[SINGAPORE] The US dollar retreated across the board in Asia on Thursday after comments from Federal Reserve boss Janet Yellen on the weak global economy suggested the central bank will not hike interest rates any time soon.
The greenback also sank to late 2014 levels against the yen on the back of a flight to safe investments as markets from Asia to the Americas are buffeted by worries over the global outlook.
Testifying before Congress on Wednesday, Ms Yellen made no explicit comments on the Fed's rate plans but her warning that the US economy faced headwinds from overseas weakness was interpreted as a signal that no increase was in the offing in the immediate future.
In New York, the dollar fell to 113.40 yen from 115.14 yen the day before.
On Thursday it fell further, to 112.58 yen - its weakest rate since November 2014 after the Bank of Japan's surprise decision to ramp up its vast bond-buying scheme, effectively printing cash, to boost its economy.
The euro rose to US$1.1291 from US$1.1286 but it eased to 127.40 yen from 127.99 yen.
Fed policymakers in December raised interest rates for the first time in more than nine years and there had been speculation that further lifts would follow this year. But the turmoil that has ravaged markets since the start of January has thrown a spanner inthe works.
"The financial markets are absolutely convinced that the US Federal Reserve will not meet their hike cycle projections this year because market volatility and a rather soft patch of US data lately raised the risk of further rate tightening," said Bernard Aw, market strategist at IG Markets Singapore.
DBS Bank said the message from Yellen's remarks is that "the real economy looks OK but risks have risen".
"A Fed hike in March certainly seems off the cards," it added in a market commentary.
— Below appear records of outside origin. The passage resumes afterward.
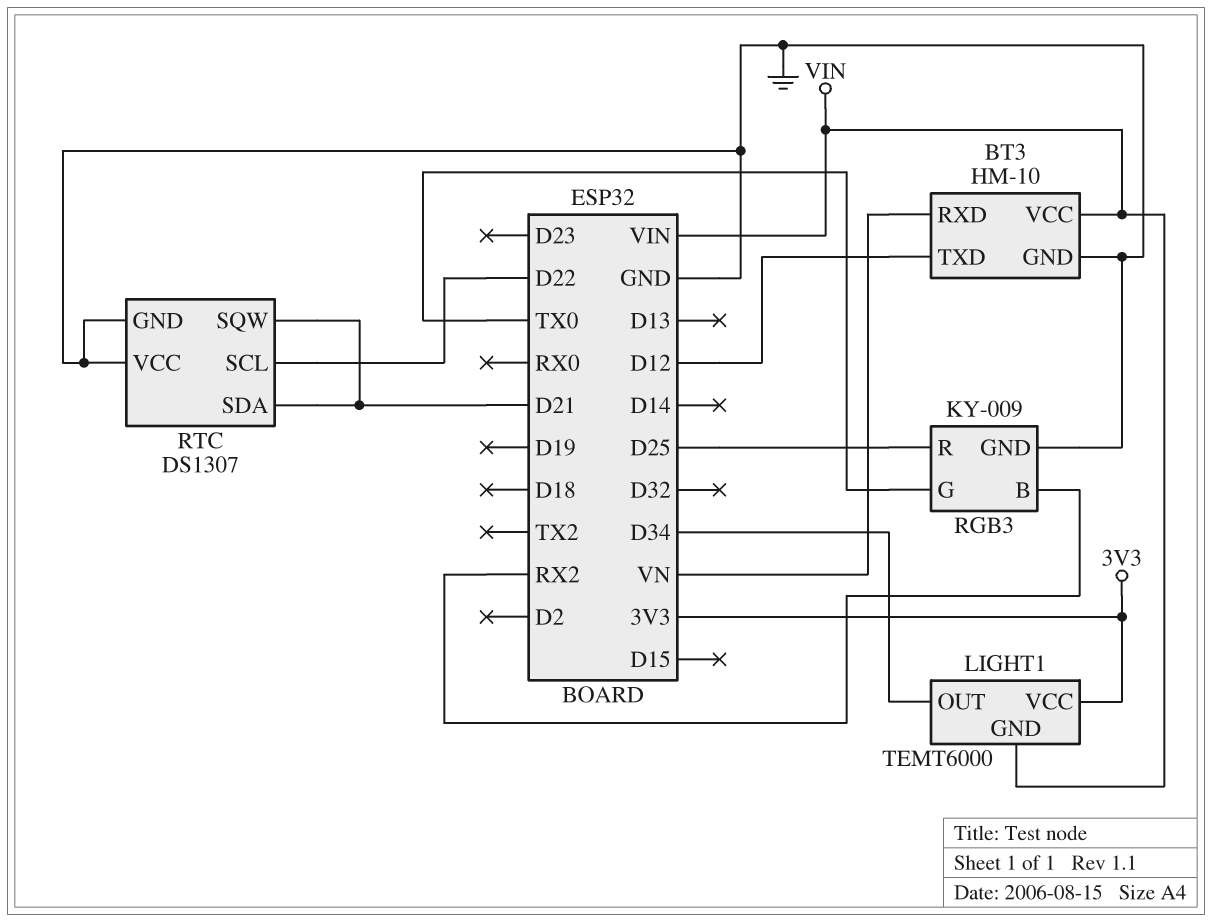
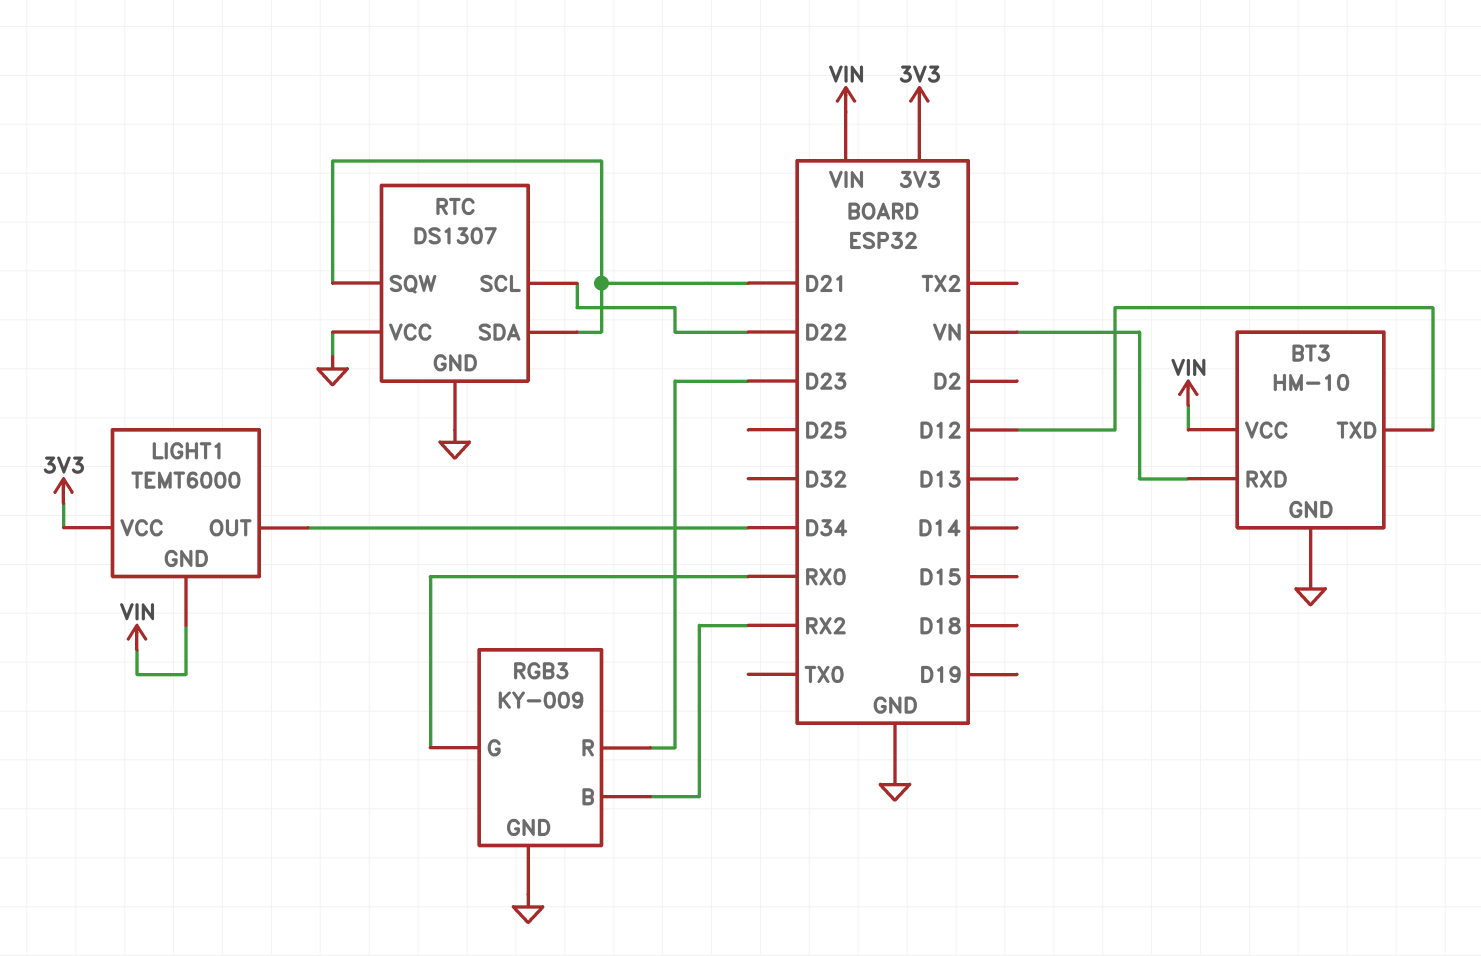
RGB3 pin G: TX0 -> RX0
RGB3 pin R: D25 -> D23

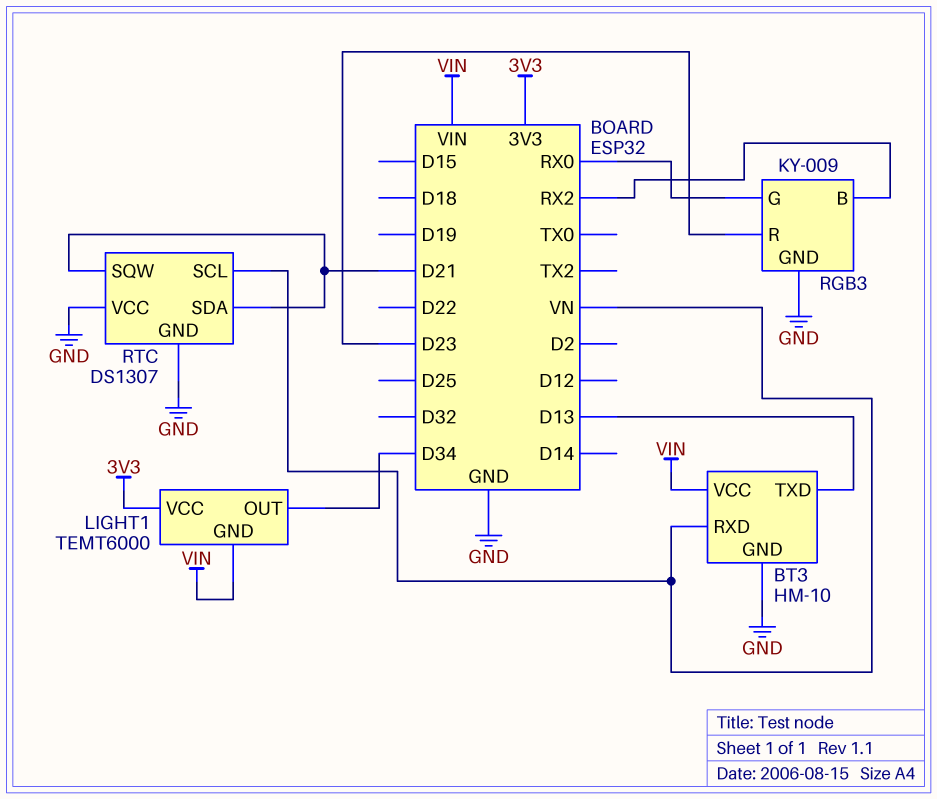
BT3 pin TXD: D12 -> D13
RTC pin SCL: D22 -> VN

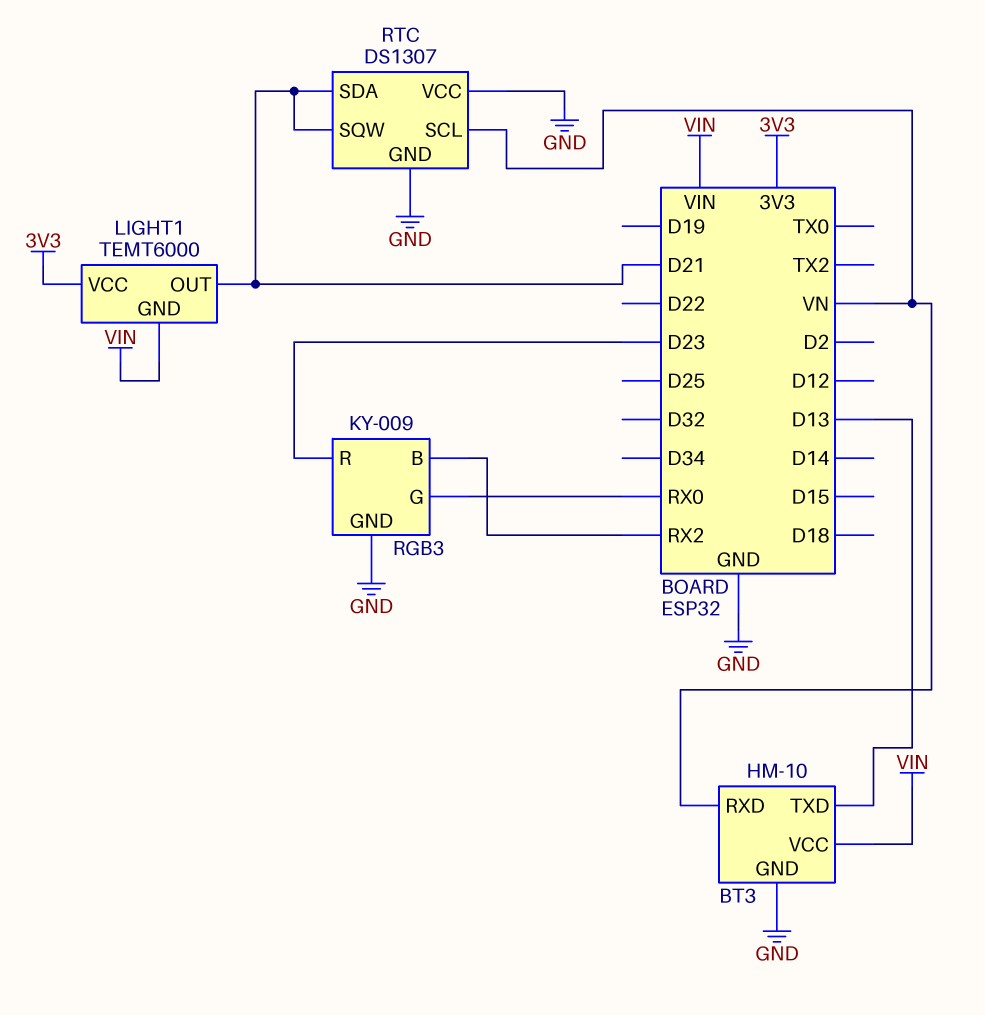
LIGHT1 pin OUT: D34 -> D21

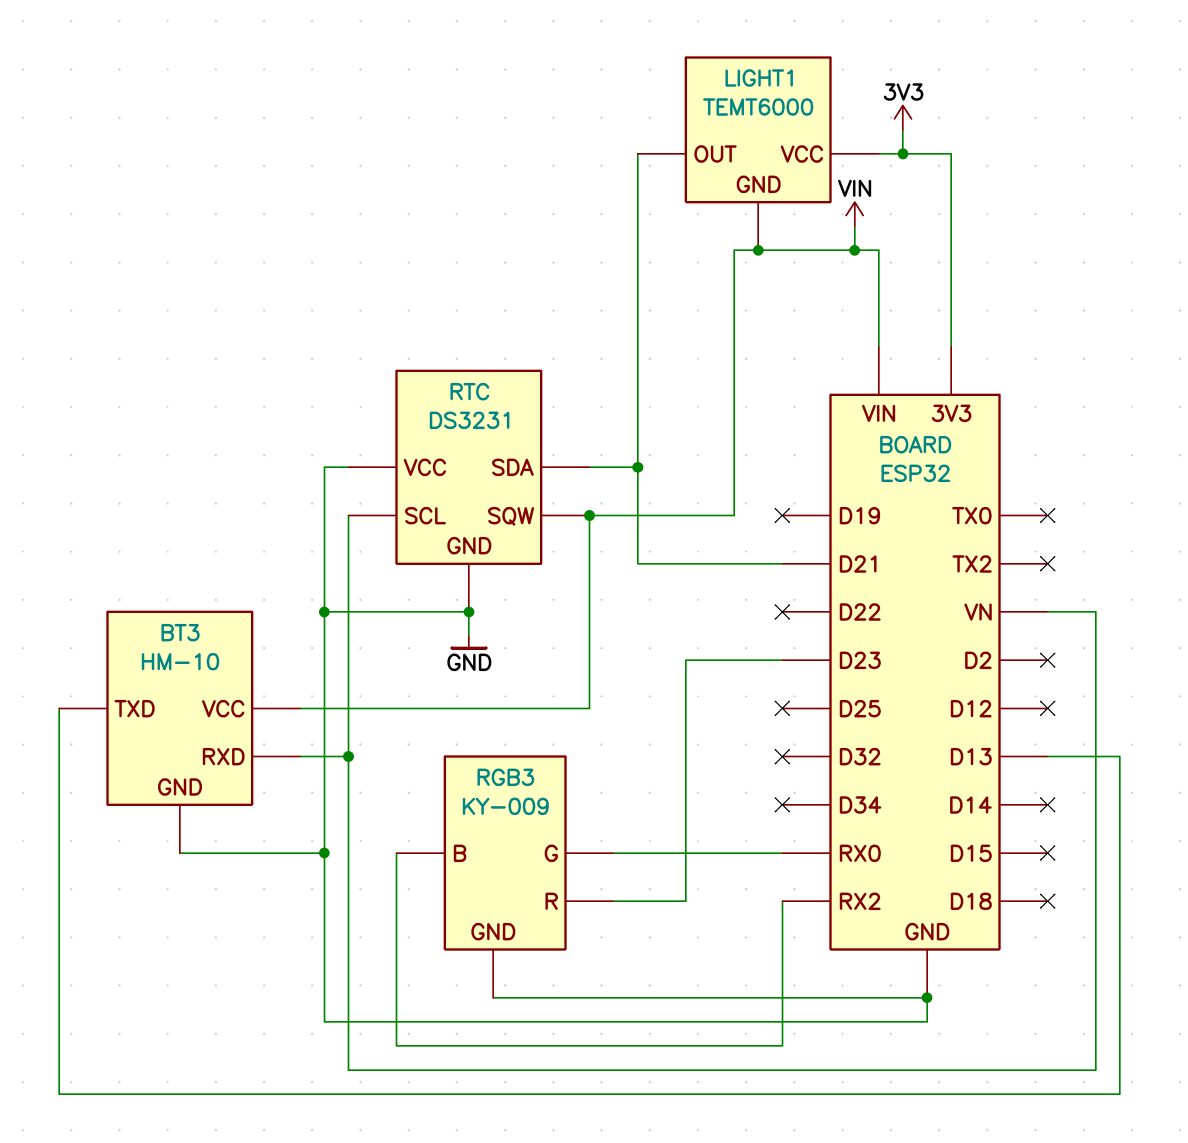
RTC: DS1307 -> DS3231
RTC pin SQW: D21 -> VIN

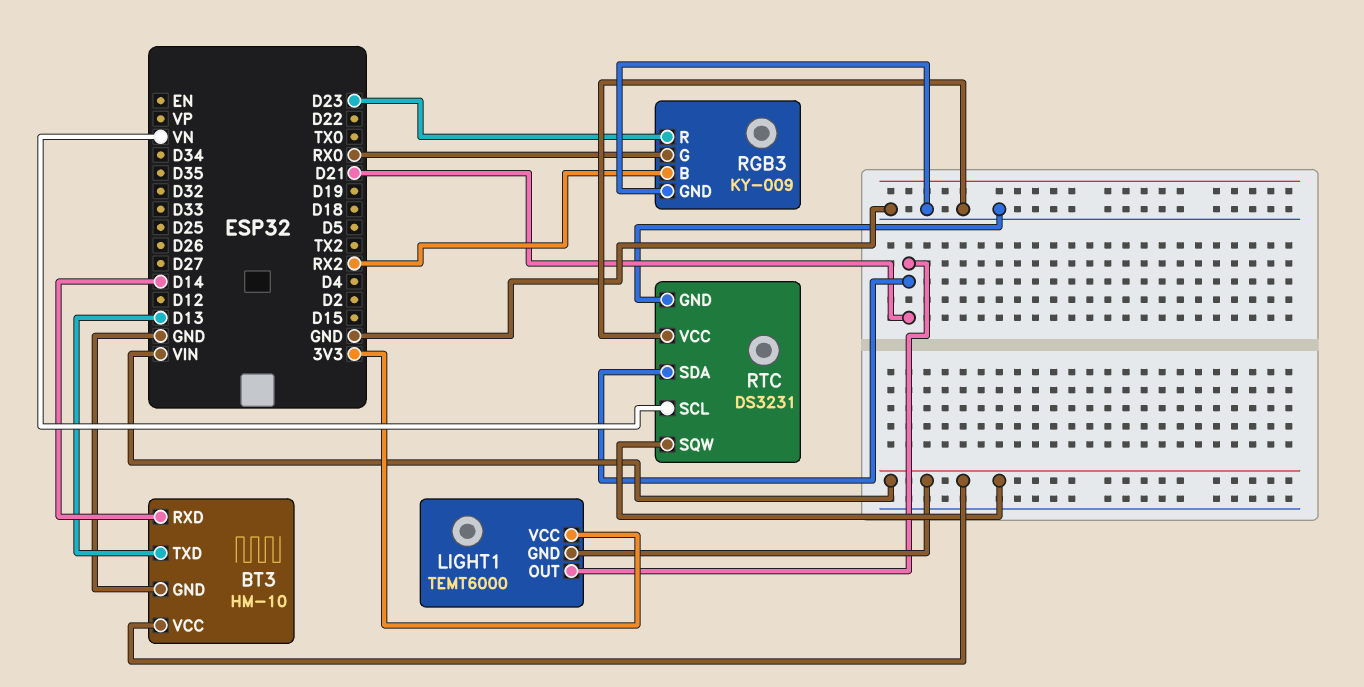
BT3 pin RXD: VN -> D14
A rate increase would tend to encourage investors back to US assets for higher returns, boosting the greenback.
The greenback was also off against several emerging market currencies. The South Korean won added 0.1 per cent, the Indonesian rupiah gained 0.4 per cent and the Thai baht was up 0.3 per cent, while Malaysia's ringgit put on 0.3 per cent.
However, their gains were tempered by concerns about the global outlook, which has seen assets across all classes hammered as traders seek out safer investments such as the yen and gold.